--- BEGIN RECORDS ---

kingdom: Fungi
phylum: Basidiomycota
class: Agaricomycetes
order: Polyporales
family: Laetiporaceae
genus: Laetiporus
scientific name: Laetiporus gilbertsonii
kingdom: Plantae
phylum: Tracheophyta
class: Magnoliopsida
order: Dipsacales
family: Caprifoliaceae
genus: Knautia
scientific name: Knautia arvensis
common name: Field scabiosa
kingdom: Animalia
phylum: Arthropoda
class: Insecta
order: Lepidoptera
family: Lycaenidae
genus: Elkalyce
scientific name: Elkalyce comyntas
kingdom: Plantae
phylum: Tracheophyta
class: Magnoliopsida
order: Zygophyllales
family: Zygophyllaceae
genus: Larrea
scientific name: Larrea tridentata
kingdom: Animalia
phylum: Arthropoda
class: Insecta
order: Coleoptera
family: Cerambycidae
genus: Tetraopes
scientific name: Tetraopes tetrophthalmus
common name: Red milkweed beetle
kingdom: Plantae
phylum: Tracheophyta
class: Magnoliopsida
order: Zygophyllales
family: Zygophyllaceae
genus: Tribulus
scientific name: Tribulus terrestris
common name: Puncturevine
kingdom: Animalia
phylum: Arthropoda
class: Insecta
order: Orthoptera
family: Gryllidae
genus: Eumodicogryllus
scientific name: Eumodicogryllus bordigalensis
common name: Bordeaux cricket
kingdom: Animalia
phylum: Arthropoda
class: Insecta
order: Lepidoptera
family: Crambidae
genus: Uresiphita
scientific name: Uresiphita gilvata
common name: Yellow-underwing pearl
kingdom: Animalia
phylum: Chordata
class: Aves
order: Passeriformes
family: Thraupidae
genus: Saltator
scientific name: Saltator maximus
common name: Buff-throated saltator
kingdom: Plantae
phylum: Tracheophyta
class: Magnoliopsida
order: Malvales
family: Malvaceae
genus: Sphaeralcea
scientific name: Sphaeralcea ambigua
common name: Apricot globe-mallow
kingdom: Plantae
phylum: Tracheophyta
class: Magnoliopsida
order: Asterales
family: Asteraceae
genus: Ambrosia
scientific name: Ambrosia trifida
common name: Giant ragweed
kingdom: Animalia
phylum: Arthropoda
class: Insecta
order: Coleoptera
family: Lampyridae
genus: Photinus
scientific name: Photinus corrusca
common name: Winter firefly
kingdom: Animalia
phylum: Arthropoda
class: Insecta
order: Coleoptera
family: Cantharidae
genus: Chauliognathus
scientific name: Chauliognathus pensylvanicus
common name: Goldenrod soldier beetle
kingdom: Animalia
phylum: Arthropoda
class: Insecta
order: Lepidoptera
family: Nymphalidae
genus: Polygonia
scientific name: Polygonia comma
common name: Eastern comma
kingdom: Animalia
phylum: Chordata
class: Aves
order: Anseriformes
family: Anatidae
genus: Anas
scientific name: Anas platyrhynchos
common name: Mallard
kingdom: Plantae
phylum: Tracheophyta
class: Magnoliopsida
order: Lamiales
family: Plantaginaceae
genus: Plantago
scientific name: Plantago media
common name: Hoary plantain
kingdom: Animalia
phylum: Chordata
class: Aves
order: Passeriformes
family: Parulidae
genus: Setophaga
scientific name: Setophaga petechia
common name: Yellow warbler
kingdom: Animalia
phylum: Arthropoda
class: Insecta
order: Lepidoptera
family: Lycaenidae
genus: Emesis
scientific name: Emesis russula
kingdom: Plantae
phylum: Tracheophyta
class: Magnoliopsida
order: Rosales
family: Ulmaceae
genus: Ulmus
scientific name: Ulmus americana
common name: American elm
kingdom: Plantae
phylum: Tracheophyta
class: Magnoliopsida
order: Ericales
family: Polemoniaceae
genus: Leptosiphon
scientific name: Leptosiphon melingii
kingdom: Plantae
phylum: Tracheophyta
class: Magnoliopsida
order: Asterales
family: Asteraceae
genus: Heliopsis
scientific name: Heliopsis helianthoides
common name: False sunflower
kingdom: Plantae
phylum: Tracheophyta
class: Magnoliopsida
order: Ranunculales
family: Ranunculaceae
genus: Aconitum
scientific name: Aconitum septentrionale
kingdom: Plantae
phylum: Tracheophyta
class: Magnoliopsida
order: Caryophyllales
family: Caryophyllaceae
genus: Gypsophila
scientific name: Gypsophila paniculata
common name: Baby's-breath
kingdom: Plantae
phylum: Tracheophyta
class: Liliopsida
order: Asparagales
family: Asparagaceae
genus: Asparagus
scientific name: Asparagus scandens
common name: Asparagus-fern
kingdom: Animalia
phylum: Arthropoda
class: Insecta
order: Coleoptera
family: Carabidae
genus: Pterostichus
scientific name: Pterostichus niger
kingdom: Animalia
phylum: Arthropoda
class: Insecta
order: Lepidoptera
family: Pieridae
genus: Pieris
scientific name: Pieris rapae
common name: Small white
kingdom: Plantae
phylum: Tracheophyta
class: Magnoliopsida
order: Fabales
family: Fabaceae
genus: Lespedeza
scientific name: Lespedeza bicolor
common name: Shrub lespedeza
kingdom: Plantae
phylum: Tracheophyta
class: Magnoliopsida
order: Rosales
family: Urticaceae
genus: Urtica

--- END RECORDS ---

◆ WHAT IS NEEDED ◆
Reproduce every one of the lines above without any change.

◆ SOLVED EXERCISE ◆
kingdom: Fungi
phylum: Basidiomycota
class: Agaricomycetes
order: Polyporales
family: Laetiporaceae
genus: Laetiporus
scientific name: Laetiporus gilbertsonii
kingdom: Plantae
phylum: Tracheophyta
class: Magnoliopsida
order: Dipsacales
family: Caprifoliaceae
genus: Knautia
scientific name: Knautia arvensis
common name: Field scabiosa
kingdom: Animalia
phylum: Arthropoda
class: Insecta
order: Lepidoptera
family: Lycaenidae
genus: Elkalyce
scientific name: Elkalyce comyntas
kingdom: Plantae
phylum: Tracheophyta
class: Magnoliopsida
order: Zygophyllales
family: Zygophyllaceae
genus: Larrea
scientific name: Larrea tridentata
kingdom: Animalia
phylum: Arthropoda
class: Insecta
order: Coleoptera
family: Cerambycidae
genus: Tetraopes
scientific name: Tetraopes tetrophthalmus
common name: Red milkweed beetle
kingdom: Plantae
phylum: Tracheophyta
class: Magnoliopsida
order: Zygophyllales
family: Zygophyllaceae
genus: Tribulus
scientific name: Tribulus terrestris
common name: Puncturevine
kingdom: Animalia
phylum: Arthropoda
class: Insecta
order: Orthoptera
family: Gryllidae
genus: Eumodicogryllus
scientific name: Eumodicogryllus bordigalensis
common name: Bordeaux cricket
kingdom: Animalia
phylum: Arthropoda
class: Insecta
order: Lepidoptera
family: Crambidae
genus: Uresiphita
scientific name: Uresiphita gilvata
common name: Yellow-underwing pearl
kingdom: Animalia
phylum: Chordata
class: Aves
order: Passeriformes
family: Thraupidae
genus: Saltator
scientific name: Saltator maximus
common name: Buff-throated saltator
kingdom: Plantae
phylum: Tracheophyta
class: Magnoliopsida
order: Malvales
family: Malvaceae
genus: Sphaeralcea
scientific name: Sphaeralcea ambigua
common name: Apricot globe-mallow
kingdom: Plantae
phylum: Tracheophyta
class: Magnoliopsida
order: Asterales
family: Asteraceae
genus: Ambrosia
scientific name: Ambrosia trifida
common name: Giant ragweed
kingdom: Animalia
phylum: Arthropoda
class: Insecta
order: Coleoptera
family: Lampyridae
genus: Photinus
scientific name: Photinus corrusca
common name: Winter firefly
kingdom: Animalia
phylum: Arthropoda
class: Insecta
order: Coleoptera
family: Cantharidae
genus: Chauliognathus
scientific name: Chauliognathus pensylvanicus
common name: Goldenrod soldier beetle
kingdom: Animalia
phylum: Arthropoda
class: Insecta
order: Lepidoptera
family: Nymphalidae
genus: Polygonia
scientific name: Polygonia comma
common name: Eastern comma
kingdom: Animalia
phylum: Chordata
class: Aves
order: Anseriformes
family: Anatidae
genus: Anas
scientific name: Anas platyrhynchos
common name: Mallard
kingdom: Plantae
phylum: Tracheophyta
class: Magnoliopsida
order: Lamiales
family: Plantaginaceae
genus: Plantago
scientific name: Plantago media
common name: Hoary plantain
kingdom: Animalia
phylum: Chordata
class: Aves
order: Passeriformes
family: Parulidae
genus: Setophaga
scientific name: Setophaga petechia
common name: Yellow warbler
kingdom: Animalia
phylum: Arthropoda
class: Insecta
order: Lepidoptera
family: Lycaenidae
genus: Emesis
scientific name: Emesis russula
kingdom: Plantae
phylum: Tracheophyta
class: Magnoliopsida
order: Rosales
family: Ulmaceae
genus: Ulmus
scientific name: Ulmus americana
common name: American elm
kingdom: Plantae
phylum: Tracheophyta
class: Magnoliopsida
order: Ericales
family: Polemoniaceae
genus: Leptosiphon
scientific name: Leptosiphon melingii
kingdom: Plantae
phylum: Tracheophyta
class: Magnoliopsida
order: Asterales
family: Asteraceae
genus: Heliopsis
scientific name: Heliopsis helianthoides
common name: False sunflower
kingdom: Plantae
phylum: Tracheophyta
class: Magnoliopsida
order: Ranunculales
family: Ranunculaceae
genus: Aconitum
scientific name: Aconitum septentrionale
kingdom: Plantae
phylum: Tracheophyta
class: Magnoliopsida
order: Caryophyllales
family: Caryophyllaceae
genus: Gypsophila
scientific name: Gypsophila paniculata
common name: Baby's-breath
kingdom: Plantae
phylum: Tracheophyta
class: Liliopsida
order: Asparagales
family: Asparagaceae
genus: Asparagus
scientific name: Asparagus scandens
common name: Asparagus-fern
kingdom: Animalia
phylum: Arthropoda
class: Insecta
order: Coleoptera
family: Carabidae
genus: Pterostichus
scientific name: Pterostichus niger
kingdom: Animalia
phylum: Arthropoda
class: Insecta
order: Lepidoptera
family: Pieridae
genus: Pieris
scientific name: Pieris rapae
common name: Small white
kingdom: Plantae
phylum: Tracheophyta
class: Magnoliopsida
order: Fabales
family: Fabaceae
genus: Lespedeza
scientific name: Lespedeza bicolor
common name: Shrub lespedeza
kingdom: Plantae
phylum: Tracheophyta
class: Magnoliopsida
order: Rosales
family: Urticaceae
genus: Urtica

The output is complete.